Sero devait admettre qu'il se trouvait dans la même situation. Ces dernières semaines, il avait capté des bruits de couloirs au sujet des deux femmes, sans jamais vraiment comprendre de quoi il retournait. La masse de travail qu'il accomplissait chaque jour après les cours l'avait peu à peu coupé du monde extérieur, si bien qu'il se retrouvait à la traîne en termes d'actualités.
— Elles se sont toutes les deux fait licencier par les héros chez qui elles travaillaient parce qu'elles sont lesbiennes, expliqua Yaoyorozu. Blitzfire était une acolyte assez populaire chez Murasaki.
— Murasaki comme l'ancien partenaire de Best Jeanist ?
— En personne. Elle s'est mariée avec sa compagne l'été dernier et quand elle est rentrée de son voyage de noces, on lui a dit de rassembler ses affaires et de partir.
Sero sentit son cœur se serrer tandis que Yaoyorozu détaillait l'affaire. Même en tant que subalterne, il n'était plus certain de pouvoir mener sa vie comme il l'entendait. Pourtant, il ne se voyait aucun avenir ailleurs que dans la filière héroïque. Peut-être qu'elle était là, la solution. Il lui faudrait devenir un héros, seulement un héros et mettre de côté tout le reste.
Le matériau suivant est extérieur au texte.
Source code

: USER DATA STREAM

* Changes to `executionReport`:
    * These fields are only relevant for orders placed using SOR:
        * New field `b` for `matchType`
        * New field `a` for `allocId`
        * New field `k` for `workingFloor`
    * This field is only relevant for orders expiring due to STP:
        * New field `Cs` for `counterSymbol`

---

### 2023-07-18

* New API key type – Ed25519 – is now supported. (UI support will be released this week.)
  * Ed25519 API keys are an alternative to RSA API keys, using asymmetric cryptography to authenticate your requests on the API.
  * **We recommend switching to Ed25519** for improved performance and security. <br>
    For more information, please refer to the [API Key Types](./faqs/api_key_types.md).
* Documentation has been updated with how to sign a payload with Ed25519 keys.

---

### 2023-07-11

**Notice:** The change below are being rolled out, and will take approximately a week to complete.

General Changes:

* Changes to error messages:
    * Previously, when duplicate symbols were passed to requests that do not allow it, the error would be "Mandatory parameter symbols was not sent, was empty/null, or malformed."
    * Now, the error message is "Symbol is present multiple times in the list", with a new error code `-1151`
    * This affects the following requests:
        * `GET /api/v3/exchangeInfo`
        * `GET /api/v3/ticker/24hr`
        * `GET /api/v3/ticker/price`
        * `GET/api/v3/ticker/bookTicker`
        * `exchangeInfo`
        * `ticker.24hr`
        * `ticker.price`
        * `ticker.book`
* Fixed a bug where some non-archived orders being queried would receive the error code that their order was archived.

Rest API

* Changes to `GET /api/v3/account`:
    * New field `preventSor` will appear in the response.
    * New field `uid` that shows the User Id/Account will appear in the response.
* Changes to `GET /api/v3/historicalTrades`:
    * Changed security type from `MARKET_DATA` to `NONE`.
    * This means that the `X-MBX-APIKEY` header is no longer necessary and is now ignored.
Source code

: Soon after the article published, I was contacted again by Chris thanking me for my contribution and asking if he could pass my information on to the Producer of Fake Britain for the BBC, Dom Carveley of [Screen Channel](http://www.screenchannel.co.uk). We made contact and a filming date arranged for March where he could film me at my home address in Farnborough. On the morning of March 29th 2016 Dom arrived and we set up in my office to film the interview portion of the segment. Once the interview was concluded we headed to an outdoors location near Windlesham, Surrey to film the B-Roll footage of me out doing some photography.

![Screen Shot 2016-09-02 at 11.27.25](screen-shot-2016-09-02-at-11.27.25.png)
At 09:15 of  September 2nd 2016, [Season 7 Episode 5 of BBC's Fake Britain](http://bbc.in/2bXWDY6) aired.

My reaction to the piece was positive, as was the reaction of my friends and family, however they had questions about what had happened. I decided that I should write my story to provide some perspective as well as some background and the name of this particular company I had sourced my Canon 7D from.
— Eh ben, c'est vraiment pas cool, commenta Ojiro.
— Et encore, ce n'est rien à côté d'Old Spirit. Elle, on l'a mise à la porte à cause d'une simple photo qu'elle avait posté sur ses réseaux personnels où elle posait à la plage avec sa copine. Et le pire dans tout ça, c'est que le héros chez qui elle travaillait, c'est son frère. Elle a été renvoyée par son propre frère.
Seul le silence accueillit la révélation. Chacun se plongea dans la contemplation de ses ongles ou de ses chaussons pour éviter d'avoir à croiser le regard des autres. Sero, lui, luttait contre l'envie de foncer dans sa chambre et de pleurer un bon coup. Les cours et l'entraînement de la journée l'avaient épuisé et il considérait comme un miracle d'avoir encore assez d'énergie pour se contenir.
Il traîna des pieds jusqu'à son étage, quand tous les autres décidèrent qu'il était l'heure aller se coucher. Avant de monter jusqu'au cinquième, il lança un dernier regard à Shouji, qui se tenait sur le pallier inférieur. S'il voulait réussir, il devait le faire sortir de sa tête, et de son cœur.